Il blackout è stato causato da un malfunzionamento interno ai server di Cloudflare, che ha generato errori di sistema su numerosi nodi della rete globale, interrompendo l’erogazione dei servizi di sicurezza, consegna dei contenuti e protezione antivirus. Cloudflare ha comunicato di aver prontamente individuato e risolto il problema, implementando una correzione tecnica e ristabilendo la piena funzionalità della propria dashboard.

Il blackout ha riacceso il dibattito su possibili indennizzi per i clienti che hanno subito danni economici o operativi a causa del down. La possibilità di ricevere un rimborso da Cloudflare dipende principalmente dal tipo di contratto e dal piano sottoscritto.
Gli utenti che usufruiscono del piano gratuito di Cloudflare non hanno diritto a compensazioni economiche. Tale piano, infatti, non prevede alcuna garanzia di uptime né clausole SLA (Service Level Agreement) che obblighino l’azienda americana a riconoscere crediti o indennizzi per disservizi. L’utilizzo gratuito implica l’accettazione implicita del rischio di interruzioni senza obbligo di risarcimento.

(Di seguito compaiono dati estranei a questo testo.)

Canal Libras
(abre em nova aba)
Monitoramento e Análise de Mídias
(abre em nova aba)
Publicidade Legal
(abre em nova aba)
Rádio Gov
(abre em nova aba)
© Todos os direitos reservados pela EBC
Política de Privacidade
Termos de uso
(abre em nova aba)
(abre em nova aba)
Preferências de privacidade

Diversa è la situazione per chi utilizza il piano Business, molto diffuso tra le piccole e medie imprese. Questo piano garantisce un uptime del 100% su base mensile e consente ai clienti di aprire ticket per richiedere crediti in caso di downtime documentato. Le richieste devono essere inviate entro 5 giorni lavorativi dal disservizio e il rimborso, espresso in crediti di servizio, è proporzionale alla durata dell’interruzione e all’impatto sul traffico. Il valore massimo ottenibile in un anno corrisponde al costo di un mese di abbonamento.
Per le grandi aziende che hanno stipulato contratti Enterprise, i rimborsi possono essere molto più sostanziosi. Questi accordi personalizzati prevedono livelli di servizio elevati e compensazioni fino a 25 volte il valore mensile del servizio in caso di gravi disservizi. Tali contratti includono un supporto dedicato 24/7, referenti specifici e sono tipicamente adottati da istituti bancari, piattaforme di social network e marketplace globali, dove anche brevi interruzioni possono determinare ingenti perdite economiche. Va precisato che Cloudflare non eroga rimborsi monetari diretti, ma offre crediti da utilizzare per futuri pagamenti.